Task brief: Restate, word for word, each record that follows.

Source records:
▼

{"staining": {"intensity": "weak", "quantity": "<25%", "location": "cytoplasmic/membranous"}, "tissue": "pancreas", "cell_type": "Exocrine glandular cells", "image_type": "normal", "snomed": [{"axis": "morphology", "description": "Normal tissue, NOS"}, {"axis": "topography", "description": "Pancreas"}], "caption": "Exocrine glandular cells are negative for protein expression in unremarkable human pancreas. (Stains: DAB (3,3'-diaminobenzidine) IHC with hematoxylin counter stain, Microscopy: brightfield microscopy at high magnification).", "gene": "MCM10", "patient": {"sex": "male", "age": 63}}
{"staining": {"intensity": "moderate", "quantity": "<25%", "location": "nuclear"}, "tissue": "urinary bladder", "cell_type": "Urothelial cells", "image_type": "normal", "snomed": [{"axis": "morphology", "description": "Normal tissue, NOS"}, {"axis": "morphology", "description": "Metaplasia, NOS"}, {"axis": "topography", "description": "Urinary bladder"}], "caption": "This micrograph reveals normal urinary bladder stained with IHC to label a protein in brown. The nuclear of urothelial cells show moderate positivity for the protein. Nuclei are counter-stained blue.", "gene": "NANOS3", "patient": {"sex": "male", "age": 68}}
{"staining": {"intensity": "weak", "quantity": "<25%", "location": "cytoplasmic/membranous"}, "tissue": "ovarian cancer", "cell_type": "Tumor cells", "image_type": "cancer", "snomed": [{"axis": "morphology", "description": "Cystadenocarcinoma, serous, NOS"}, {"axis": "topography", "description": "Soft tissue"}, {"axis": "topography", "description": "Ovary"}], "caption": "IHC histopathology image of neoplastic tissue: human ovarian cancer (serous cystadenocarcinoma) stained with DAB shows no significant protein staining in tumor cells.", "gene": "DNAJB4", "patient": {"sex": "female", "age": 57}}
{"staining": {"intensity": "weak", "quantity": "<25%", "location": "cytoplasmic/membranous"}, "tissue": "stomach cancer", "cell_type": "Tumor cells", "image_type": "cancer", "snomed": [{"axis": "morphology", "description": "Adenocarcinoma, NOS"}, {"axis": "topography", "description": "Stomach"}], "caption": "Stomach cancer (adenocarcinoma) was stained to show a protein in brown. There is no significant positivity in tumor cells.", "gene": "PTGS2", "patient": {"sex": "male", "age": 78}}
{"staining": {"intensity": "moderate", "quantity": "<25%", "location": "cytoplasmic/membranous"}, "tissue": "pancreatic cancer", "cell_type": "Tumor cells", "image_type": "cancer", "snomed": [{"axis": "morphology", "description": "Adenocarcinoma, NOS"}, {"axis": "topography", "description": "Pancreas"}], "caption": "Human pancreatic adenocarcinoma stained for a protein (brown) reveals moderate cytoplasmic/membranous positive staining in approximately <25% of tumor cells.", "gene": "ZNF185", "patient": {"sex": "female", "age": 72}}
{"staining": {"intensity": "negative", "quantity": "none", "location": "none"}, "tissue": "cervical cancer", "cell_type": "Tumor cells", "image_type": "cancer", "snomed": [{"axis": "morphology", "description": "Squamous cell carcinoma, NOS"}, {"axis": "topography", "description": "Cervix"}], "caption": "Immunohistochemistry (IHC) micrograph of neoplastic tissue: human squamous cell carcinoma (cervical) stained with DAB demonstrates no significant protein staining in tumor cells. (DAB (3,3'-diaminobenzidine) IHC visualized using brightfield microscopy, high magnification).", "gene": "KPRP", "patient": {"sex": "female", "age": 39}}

▲

Answer below:
{"staining": {"intensity": "weak", "quantity": "<25%", "location": "cytoplasmic/membranous"}, "tissue": "pancreas", "cell_type": "Exocrine glandular cells", "image_type": "normal", "snomed": [{"axis": "morphology", "description": "Normal tissue, NOS"}, {"axis": "topography", "description": "Pancreas"}], "caption": "Exocrine glandular cells are negative for protein expression in unremarkable human pancreas. (Stains: DAB (3,3'-diaminobenzidine) IHC with hematoxylin counter stain, Microscopy: brightfield microscopy at high magnification).", "gene": "MCM10", "patient": {"sex": "male", "age": 63}}
{"staining": {"intensity": "moderate", "quantity": "<25%", "location": "nuclear"}, "tissue": "urinary bladder", "cell_type": "Urothelial cells", "image_type": "normal", "snomed": [{"axis": "morphology", "description": "Normal tissue, NOS"}, {"axis": "morphology", "description": "Metaplasia, NOS"}, {"axis": "topography", "description": "Urinary bladder"}], "caption": "This micrograph reveals normal urinary bladder stained with IHC to label a protein in brown. The nuclear of urothelial cells show moderate positivity for the protein. Nuclei are counter-stained blue.", "gene": "NANOS3", "patient": {"sex": "male", "age": 68}}
{"staining": {"intensity": "weak", "quantity": "<25%", "location": "cytoplasmic/membranous"}, "tissue": "ovarian cancer", "cell_type": "Tumor cells", "image_type": "cancer", "snomed": [{"axis": "morphology", "description": "Cystadenocarcinoma, serous, NOS"}, {"axis": "topography", "description": "Soft tissue"}, {"axis": "topography", "description": "Ovary"}], "caption": "IHC histopathology image of neoplastic tissue: human ovarian cancer (serous cystadenocarcinoma) stained with DAB shows no significant protein staining in tumor cells.", "gene": "DNAJB4", "patient": {"sex": "female", "age": 57}}
{"staining": {"intensity": "weak", "quantity": "<25%", "location": "cytoplasmic/membranous"}, "tissue": "stomach cancer", "cell_type": "Tumor cells", "image_type": "cancer", "snomed": [{"axis": "morphology", "description": "Adenocarcinoma, NOS"}, {"axis": "topography", "description": "Stomach"}], "caption": "Stomach cancer (adenocarcinoma) was stained to show a protein in brown. There is no significant positivity in tumor cells.", "gene": "PTGS2", "patient": {"sex": "male", "age": 78}}
{"staining": {"intensity": "moderate", "quantity": "<25%", "location": "cytoplasmic/membranous"}, "tissue": "pancreatic cancer", "cell_type": "Tumor cells", "image_type": "cancer", "snomed": [{"axis": "morphology", "description": "Adenocarcinoma, NOS"}, {"axis": "topography", "description": "Pancreas"}], "caption": "Human pancreatic adenocarcinoma stained for a protein (brown) reveals moderate cytoplasmic/membranous positive staining in approximately <25% of tumor cells.", "gene": "ZNF185", "patient": {"sex": "female", "age": 72}}
{"staining": {"intensity": "negative", "quantity": "none", "location": "none"}, "tissue": "cervical cancer", "cell_type": "Tumor cells", "image_type": "cancer", "snomed": [{"axis": "morphology", "description": "Squamous cell carcinoma, NOS"}, {"axis": "topography", "description": "Cervix"}], "caption": "Immunohistochemistry (IHC) micrograph of neoplastic tissue: human squamous cell carcinoma (cervical) stained with DAB demonstrates no significant protein staining in tumor cells. (DAB (3,3'-diaminobenzidine) IHC visualized using brightfield microscopy, high magnification).", "gene": "KPRP", "patient": {"sex": "female", "age": 39}}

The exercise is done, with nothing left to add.